- _RECORDED INFORMATION_:
□ □ □ □ □ □ □

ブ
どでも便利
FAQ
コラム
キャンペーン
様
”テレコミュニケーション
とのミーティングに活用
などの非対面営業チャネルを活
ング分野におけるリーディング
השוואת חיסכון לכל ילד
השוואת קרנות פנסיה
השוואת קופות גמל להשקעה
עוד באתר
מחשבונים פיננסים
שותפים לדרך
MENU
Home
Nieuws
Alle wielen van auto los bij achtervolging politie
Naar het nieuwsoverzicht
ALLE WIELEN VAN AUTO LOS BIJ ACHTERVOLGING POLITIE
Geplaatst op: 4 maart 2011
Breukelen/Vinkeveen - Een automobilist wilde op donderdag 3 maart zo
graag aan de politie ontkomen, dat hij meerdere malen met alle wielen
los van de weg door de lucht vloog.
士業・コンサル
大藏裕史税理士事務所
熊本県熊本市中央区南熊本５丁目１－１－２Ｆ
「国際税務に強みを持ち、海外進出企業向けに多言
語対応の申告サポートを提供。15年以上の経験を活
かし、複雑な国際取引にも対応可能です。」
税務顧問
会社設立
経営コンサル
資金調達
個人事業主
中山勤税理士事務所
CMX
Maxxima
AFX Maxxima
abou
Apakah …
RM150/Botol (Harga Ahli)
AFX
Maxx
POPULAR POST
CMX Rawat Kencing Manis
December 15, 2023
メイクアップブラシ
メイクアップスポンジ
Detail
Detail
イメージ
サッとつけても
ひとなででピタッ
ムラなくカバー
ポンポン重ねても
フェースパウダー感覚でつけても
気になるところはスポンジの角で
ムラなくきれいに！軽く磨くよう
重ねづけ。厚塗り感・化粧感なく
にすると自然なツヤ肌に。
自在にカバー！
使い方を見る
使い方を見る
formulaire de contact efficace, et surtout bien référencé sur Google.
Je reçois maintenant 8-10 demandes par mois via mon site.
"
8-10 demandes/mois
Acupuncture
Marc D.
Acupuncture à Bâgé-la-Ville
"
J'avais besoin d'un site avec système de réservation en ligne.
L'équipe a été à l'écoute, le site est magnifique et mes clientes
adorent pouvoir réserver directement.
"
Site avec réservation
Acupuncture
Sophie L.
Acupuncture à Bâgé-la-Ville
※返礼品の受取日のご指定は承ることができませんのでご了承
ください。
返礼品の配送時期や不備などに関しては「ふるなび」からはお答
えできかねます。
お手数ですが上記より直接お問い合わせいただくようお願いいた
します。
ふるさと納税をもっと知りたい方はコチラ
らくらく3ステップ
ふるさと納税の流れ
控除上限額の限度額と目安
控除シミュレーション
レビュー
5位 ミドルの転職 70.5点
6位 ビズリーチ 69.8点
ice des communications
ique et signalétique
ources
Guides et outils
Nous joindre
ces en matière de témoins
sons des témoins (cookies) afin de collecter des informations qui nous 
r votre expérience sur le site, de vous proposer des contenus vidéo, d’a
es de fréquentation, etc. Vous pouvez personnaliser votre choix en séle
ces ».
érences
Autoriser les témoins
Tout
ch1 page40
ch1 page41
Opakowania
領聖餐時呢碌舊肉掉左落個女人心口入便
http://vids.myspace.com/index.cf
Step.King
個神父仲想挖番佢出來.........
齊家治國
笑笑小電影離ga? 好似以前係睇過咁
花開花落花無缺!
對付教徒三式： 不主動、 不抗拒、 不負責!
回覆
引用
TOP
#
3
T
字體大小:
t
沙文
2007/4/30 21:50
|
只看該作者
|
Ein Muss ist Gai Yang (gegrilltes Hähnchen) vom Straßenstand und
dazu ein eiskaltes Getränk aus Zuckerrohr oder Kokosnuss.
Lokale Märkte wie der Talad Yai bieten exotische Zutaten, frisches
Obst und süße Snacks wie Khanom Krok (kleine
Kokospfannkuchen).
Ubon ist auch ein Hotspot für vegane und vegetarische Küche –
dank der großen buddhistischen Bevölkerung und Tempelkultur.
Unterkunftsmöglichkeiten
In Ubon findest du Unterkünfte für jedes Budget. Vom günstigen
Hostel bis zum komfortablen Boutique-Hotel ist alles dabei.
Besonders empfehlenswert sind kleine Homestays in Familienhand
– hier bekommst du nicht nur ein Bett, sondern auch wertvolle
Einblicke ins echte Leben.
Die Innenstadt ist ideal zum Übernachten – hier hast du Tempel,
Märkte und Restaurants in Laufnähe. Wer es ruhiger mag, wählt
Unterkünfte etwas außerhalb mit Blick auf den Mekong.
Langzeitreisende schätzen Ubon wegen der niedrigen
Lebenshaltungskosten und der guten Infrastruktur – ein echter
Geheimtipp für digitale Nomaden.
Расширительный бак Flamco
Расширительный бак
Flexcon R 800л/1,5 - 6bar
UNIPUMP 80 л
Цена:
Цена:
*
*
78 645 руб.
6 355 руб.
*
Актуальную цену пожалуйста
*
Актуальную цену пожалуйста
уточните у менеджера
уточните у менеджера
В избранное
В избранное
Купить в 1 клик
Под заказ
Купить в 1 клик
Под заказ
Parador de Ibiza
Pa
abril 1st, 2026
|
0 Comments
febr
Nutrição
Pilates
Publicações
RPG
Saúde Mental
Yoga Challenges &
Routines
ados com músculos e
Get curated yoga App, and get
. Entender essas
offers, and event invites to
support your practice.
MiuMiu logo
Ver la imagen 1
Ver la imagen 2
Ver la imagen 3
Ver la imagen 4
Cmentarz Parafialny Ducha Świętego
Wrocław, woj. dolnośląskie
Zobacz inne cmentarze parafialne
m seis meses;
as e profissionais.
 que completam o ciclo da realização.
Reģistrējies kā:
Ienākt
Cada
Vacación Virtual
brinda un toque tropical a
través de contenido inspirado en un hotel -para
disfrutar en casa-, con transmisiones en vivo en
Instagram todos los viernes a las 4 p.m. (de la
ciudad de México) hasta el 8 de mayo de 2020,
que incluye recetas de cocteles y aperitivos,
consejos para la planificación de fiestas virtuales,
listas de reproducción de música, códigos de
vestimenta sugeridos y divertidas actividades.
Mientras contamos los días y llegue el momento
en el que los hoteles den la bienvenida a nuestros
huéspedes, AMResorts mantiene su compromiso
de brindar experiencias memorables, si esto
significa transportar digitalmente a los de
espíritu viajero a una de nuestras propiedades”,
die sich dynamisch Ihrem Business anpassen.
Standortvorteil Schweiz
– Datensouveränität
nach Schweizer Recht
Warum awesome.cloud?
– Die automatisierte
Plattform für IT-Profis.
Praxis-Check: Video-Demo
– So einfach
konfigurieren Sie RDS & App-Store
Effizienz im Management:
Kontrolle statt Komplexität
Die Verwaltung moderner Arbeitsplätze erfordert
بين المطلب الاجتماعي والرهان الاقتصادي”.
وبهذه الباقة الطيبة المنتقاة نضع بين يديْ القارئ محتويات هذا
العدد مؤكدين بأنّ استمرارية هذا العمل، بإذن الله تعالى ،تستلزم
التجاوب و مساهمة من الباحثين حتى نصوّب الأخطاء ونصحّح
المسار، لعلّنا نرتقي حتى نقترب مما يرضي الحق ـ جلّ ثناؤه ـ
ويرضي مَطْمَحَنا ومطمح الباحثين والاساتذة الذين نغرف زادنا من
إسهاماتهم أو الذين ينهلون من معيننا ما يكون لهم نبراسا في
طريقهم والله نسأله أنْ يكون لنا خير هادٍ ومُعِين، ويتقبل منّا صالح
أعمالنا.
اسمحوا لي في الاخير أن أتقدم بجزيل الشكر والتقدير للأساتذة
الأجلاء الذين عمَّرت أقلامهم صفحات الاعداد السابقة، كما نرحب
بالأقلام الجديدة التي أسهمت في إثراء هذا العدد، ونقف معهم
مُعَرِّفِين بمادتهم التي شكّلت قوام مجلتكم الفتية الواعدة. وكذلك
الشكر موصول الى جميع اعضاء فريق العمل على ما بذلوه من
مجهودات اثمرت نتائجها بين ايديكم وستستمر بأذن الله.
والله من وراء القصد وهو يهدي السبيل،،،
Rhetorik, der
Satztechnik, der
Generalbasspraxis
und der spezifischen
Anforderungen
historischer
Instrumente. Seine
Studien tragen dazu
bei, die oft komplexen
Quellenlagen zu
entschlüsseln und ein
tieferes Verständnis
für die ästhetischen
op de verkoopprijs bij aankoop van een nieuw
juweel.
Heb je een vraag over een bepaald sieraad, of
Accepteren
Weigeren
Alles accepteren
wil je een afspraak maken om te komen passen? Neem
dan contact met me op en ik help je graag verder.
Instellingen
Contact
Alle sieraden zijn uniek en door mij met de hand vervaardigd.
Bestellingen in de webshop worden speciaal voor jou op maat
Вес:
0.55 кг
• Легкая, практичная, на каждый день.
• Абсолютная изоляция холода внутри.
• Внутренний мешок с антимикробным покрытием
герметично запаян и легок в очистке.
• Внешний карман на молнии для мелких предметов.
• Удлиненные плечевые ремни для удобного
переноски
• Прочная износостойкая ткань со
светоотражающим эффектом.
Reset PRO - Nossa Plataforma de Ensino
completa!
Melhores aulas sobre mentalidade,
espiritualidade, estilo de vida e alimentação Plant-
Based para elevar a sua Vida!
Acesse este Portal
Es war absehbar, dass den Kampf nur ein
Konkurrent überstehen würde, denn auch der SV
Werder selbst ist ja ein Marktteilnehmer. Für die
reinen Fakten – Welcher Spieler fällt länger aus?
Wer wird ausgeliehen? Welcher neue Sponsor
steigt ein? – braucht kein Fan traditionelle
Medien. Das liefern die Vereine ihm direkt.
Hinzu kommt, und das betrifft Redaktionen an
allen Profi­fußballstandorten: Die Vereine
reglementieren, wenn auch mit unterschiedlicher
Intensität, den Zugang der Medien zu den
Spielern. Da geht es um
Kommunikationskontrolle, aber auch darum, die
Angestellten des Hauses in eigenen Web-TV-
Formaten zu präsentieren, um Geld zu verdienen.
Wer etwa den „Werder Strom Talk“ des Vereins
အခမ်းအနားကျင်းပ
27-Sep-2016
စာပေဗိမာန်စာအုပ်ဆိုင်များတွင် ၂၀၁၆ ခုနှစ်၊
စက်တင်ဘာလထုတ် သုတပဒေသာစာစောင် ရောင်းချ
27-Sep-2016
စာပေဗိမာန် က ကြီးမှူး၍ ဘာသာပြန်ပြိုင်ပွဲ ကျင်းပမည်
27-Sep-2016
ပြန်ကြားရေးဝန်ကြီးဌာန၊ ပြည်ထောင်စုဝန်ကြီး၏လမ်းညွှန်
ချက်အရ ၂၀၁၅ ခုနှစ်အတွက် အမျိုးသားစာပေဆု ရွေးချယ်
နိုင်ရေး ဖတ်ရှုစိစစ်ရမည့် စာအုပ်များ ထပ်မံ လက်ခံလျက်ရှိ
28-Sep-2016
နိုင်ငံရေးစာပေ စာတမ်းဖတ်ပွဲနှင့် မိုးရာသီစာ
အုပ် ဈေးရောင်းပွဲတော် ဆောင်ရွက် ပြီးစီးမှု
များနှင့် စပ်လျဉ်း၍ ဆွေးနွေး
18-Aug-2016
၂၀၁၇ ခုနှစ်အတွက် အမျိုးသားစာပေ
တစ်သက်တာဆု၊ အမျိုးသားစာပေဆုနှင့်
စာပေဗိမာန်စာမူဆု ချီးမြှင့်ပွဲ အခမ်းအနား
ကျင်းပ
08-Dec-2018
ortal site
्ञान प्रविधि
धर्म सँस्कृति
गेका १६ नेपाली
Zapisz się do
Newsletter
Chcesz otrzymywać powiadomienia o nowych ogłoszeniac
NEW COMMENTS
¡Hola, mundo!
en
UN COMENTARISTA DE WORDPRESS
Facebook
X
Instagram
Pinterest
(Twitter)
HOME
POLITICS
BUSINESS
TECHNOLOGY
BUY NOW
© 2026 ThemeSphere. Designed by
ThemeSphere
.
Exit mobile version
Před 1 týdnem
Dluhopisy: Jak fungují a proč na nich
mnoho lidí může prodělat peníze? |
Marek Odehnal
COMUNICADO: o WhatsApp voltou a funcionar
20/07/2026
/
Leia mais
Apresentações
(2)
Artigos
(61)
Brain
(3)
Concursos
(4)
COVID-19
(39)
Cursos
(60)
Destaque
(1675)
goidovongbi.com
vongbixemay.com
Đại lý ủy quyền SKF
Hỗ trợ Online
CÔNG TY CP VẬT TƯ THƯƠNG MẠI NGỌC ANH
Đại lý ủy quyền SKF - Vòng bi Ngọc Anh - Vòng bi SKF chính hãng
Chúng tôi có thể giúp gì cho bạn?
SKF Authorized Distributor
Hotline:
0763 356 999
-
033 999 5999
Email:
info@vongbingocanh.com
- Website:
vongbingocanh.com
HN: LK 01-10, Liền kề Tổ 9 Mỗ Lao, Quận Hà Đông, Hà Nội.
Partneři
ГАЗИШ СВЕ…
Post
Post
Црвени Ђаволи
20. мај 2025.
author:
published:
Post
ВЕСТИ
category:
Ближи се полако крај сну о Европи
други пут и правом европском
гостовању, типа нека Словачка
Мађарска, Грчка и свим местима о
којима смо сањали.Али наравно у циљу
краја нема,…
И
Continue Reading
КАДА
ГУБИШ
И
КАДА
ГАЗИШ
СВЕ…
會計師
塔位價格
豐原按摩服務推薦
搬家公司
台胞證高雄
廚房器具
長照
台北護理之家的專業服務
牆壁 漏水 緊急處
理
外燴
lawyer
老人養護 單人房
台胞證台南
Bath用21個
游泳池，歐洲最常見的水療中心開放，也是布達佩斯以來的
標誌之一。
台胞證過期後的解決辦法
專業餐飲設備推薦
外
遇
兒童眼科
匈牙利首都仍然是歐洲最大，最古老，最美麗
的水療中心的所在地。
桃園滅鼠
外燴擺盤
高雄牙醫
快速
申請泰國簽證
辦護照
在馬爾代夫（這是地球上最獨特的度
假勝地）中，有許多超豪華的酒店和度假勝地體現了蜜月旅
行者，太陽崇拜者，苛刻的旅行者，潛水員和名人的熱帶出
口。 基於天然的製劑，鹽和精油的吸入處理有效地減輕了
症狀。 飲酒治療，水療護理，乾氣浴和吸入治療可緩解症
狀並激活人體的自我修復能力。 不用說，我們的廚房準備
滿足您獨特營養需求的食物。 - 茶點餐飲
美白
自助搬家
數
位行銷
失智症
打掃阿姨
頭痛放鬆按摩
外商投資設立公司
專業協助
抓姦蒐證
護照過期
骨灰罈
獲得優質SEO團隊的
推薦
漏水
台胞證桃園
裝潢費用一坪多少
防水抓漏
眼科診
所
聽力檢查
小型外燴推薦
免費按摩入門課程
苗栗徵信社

□ □ □ □ □ □ □

- _GOAL OF THE EXERCISE_: Beginning at the line above with "espiritualidade, estilo de" and finishing at the line with "CÔNG TY CP VẬT TƯ THƯƠNG MẠI NGỌC ANH", return each line exactly and return nothing else.

- _ANSWER SECTION_:
espiritualidade, estilo de vida e alimentação Plant-
Based para elevar a sua Vida!
Acesse este Portal
Es war absehbar, dass den Kampf nur ein
Konkurrent überstehen würde, denn auch der SV
Werder selbst ist ja ein Marktteilnehmer. Für die
reinen Fakten – Welcher Spieler fällt länger aus?
Wer wird ausgeliehen? Welcher neue Sponsor
steigt ein? – braucht kein Fan traditionelle
Medien. Das liefern die Vereine ihm direkt.
Hinzu kommt, und das betrifft Redaktionen an
allen Profi­fußballstandorten: Die Vereine
reglementieren, wenn auch mit unterschiedlicher
Intensität, den Zugang der Medien zu den
Spielern. Da geht es um
Kommunikationskontrolle, aber auch darum, die
Angestellten des Hauses in eigenen Web-TV-
Formaten zu präsentieren, um Geld zu verdienen.
Wer etwa den „Werder Strom Talk“ des Vereins
အခမ်းအနားကျင်းပ
27-Sep-2016
စာပေဗိမာန်စာအုပ်ဆိုင်များတွင် ၂၀၁၆ ခုနှစ်၊
စက်တင်ဘာလထုတ် သုတပဒေသာစာစောင် ရောင်းချ
27-Sep-2016
စာပေဗိမာန် က ကြီးမှူး၍ ဘာသာပြန်ပြိုင်ပွဲ ကျင်းပမည်
27-Sep-2016
ပြန်ကြားရေးဝန်ကြီးဌာန၊ ပြည်ထောင်စုဝန်ကြီး၏လမ်းညွှန်
ချက်အရ ၂၀၁၅ ခုနှစ်အတွက် အမျိုးသားစာပေဆု ရွေးချယ်
နိုင်ရေး ဖတ်ရှုစိစစ်ရမည့် စာအုပ်များ ထပ်မံ လက်ခံလျက်ရှိ
28-Sep-2016
နိုင်ငံရေးစာပေ စာတမ်းဖတ်ပွဲနှင့် မိုးရာသီစာ
အုပ် ဈေးရောင်းပွဲတော် ဆောင်ရွက် ပြီးစီးမှု
များနှင့် စပ်လျဉ်း၍ ဆွေးနွေး
18-Aug-2016
၂၀၁၇ ခုနှစ်အတွက် အမျိုးသားစာပေ
တစ်သက်တာဆု၊ အမျိုးသားစာပေဆုနှင့်
စာပေဗိမာန်စာမူဆု ချီးမြှင့်ပွဲ အခမ်းအနား
ကျင်းပ
08-Dec-2018
ortal site
्ञान प्रविधि
धर्म सँस्कृति
गेका १६ नेपाली
Zapisz się do
Newsletter
Chcesz otrzymywać powiadomienia o nowych ogłoszeniac
NEW COMMENTS
¡Hola, mundo!
en
UN COMENTARISTA DE WORDPRESS
Facebook
X
Instagram
Pinterest
(Twitter)
HOME
POLITICS
BUSINESS
TECHNOLOGY
BUY NOW
© 2026 ThemeSphere. Designed by
ThemeSphere
.
Exit mobile version
Před 1 týdnem
Dluhopisy: Jak fungují a proč na nich
mnoho lidí může prodělat peníze? |
Marek Odehnal
COMUNICADO: o WhatsApp voltou a funcionar
20/07/2026
/
Leia mais
Apresentações
(2)
Artigos
(61)
Brain
(3)
Concursos
(4)
COVID-19
(39)
Cursos
(60)
Destaque
(1675)
goidovongbi.com
vongbixemay.com
Đại lý ủy quyền SKF
Hỗ trợ Online
CÔNG TY CP VẬT TƯ THƯƠNG MẠI NGỌC ANH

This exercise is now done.